Drowning



 “I feel like I’m drowning…
You’re holding me down…
And killing me slow…
I feel like I’m drowning”
~Lyrics by Two Feet

I am the wife of an alcoholic. There. I said it out loud…or wrote it out loud, rather. It’s not something I say often, and I certainly don’t try to claim it as an identity. But there it is. 

“What’s it like?” You ask? Most people don’t quite get the distinction between being married to an alcoholic vs being married to someone who just likes to drink. 

But the difference is vast.

Being married to a bona fide alcoholic (meaning someone who can no longer function without their booze) is like being in a permanent state of drowning. You are always underwater. Always fighting against the current that is holding you down. Always fighting to get that one breath. 

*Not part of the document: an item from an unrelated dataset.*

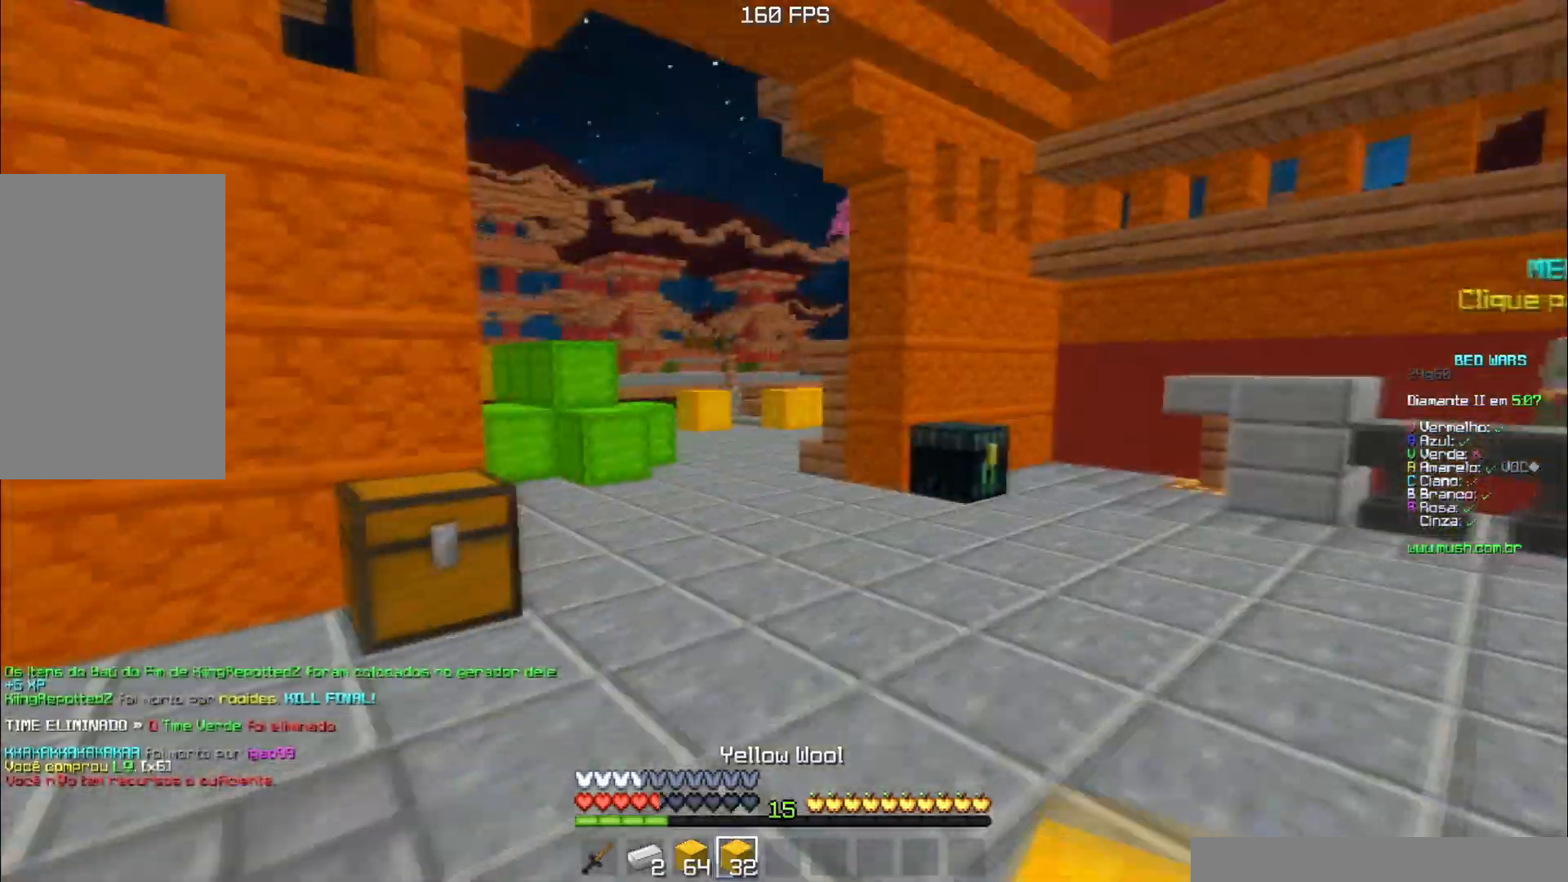
{"keys": [], "events": [[34, "w", "up"]]}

And when you do get that one breath? You have forgotten how to relax into it. You look around, in a panic, for that hand that will almost certainly come to shove you back down under water. 

There are a lot of us…wives of alcoholics. We are quiet for the most part. We are unseen and unheard. Because when we do speak up, we are met with questions like:

“Why don’t you get him help?”
“Why do you stay?”
“Why would you have had kids with him?”
“Why do you let him speak to you that way?”
“Why do you let him abuse you? Just call the police!”

As of the complexity of our existence and the scope of our trauma could be solved easily with any of that advice. And it misplaces the blame. We, the wives, bear the responsibility for the misdeeds of our husbands. When he downs that fifth of vodka every night, or plows through that 18 pack of beer in a day, that somehow we could have and should have stopped it. 

We are here. And we are drowning. And this place, this little spot on the World Wide Web, is where I tell my story. MY story.